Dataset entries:

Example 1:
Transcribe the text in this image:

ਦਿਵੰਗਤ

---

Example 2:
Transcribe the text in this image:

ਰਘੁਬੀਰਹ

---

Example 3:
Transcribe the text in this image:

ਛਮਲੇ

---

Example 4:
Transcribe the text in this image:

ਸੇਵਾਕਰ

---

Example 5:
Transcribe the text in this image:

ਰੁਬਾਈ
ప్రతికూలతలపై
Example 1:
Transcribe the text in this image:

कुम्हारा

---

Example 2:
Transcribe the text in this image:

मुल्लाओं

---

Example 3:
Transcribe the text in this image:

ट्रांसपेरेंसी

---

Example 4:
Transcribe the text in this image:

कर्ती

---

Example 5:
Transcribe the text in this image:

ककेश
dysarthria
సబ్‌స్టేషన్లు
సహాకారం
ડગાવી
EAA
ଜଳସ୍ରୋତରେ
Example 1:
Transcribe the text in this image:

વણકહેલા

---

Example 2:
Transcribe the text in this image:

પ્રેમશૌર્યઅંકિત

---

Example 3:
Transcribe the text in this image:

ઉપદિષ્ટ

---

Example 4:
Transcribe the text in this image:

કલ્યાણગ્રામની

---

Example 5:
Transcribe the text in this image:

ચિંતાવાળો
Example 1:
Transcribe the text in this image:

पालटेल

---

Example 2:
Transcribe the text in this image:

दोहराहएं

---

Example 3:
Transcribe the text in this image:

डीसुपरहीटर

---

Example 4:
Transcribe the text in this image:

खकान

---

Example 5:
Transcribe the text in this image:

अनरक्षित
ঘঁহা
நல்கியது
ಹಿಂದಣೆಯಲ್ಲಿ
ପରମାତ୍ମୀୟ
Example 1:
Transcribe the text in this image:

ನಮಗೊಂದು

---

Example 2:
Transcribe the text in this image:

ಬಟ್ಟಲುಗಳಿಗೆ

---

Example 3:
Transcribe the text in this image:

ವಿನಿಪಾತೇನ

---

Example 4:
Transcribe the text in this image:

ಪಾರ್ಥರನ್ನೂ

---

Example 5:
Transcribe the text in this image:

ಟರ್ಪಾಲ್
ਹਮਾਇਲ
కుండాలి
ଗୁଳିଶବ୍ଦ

### Exercise details
Rewrite all of the material, switching every "Transcribe" to "Write out" and leaving everything else unchanged.

### Written answer
Example 1:
Write out the text in this image:

ਦਿਵੰਗਤ

---

Example 2:
Write out the text in this image:

ਰਘੁਬੀਰਹ

---

Example 3:
Write out the text in this image:

ਛਮਲੇ

---

Example 4:
Write out the text in this image:

ਸੇਵਾਕਰ

---

Example 5:
Write out the text in this image:

ਰੁਬਾਈ
ప్రతికూలతలపై
Example 1:
Write out the text in this image:

कुम्हारा

---

Example 2:
Write out the text in this image:

मुल्लाओं

---

Example 3:
Write out the text in this image:

ट्रांसपेरेंसी

---

Example 4:
Write out the text in this image:

कर्ती

---

Example 5:
Write out the text in this image:

ककेश
dysarthria
సబ్‌స్టేషన్లు
సహాకారం
ડગાવી
EAA
ଜଳସ୍ରୋତରେ
Example 1:
Write out the text in this image:

વણકહેલા

---

Example 2:
Write out the text in this image:

પ્રેમશૌર્યઅંકિત

---

Example 3:
Write out the text in this image:

ઉપદિષ્ટ

---

Example 4:
Write out the text in this image:

કલ્યાણગ્રામની

---

Example 5:
Write out the text in this image:

ચિંતાવાળો
Example 1:
Write out the text in this image:

पालटेल

---

Example 2:
Write out the text in this image:

दोहराहएं

---

Example 3:
Write out the text in this image:

डीसुपरहीटर

---

Example 4:
Write out the text in this image:

खकान

---

Example 5:
Write out the text in this image:

अनरक्षित
ঘঁহা
நல்கியது
ಹಿಂದಣೆಯಲ್ಲಿ
ପରମାତ୍ମୀୟ
Example 1:
Write out the text in this image:

ನಮಗೊಂದು

---

Example 2:
Write out the text in this image:

ಬಟ್ಟಲುಗಳಿಗೆ

---

Example 3:
Write out the text in this image:

ವಿನಿಪಾತೇನ

---

Example 4:
Write out the text in this image:

ಪಾರ್ಥರನ್ನೂ

---

Example 5:
Write out the text in this image:

ಟರ್ಪಾಲ್
ਹਮਾਇਲ
కుండాలి
ଗୁଳିଶବ୍ଦ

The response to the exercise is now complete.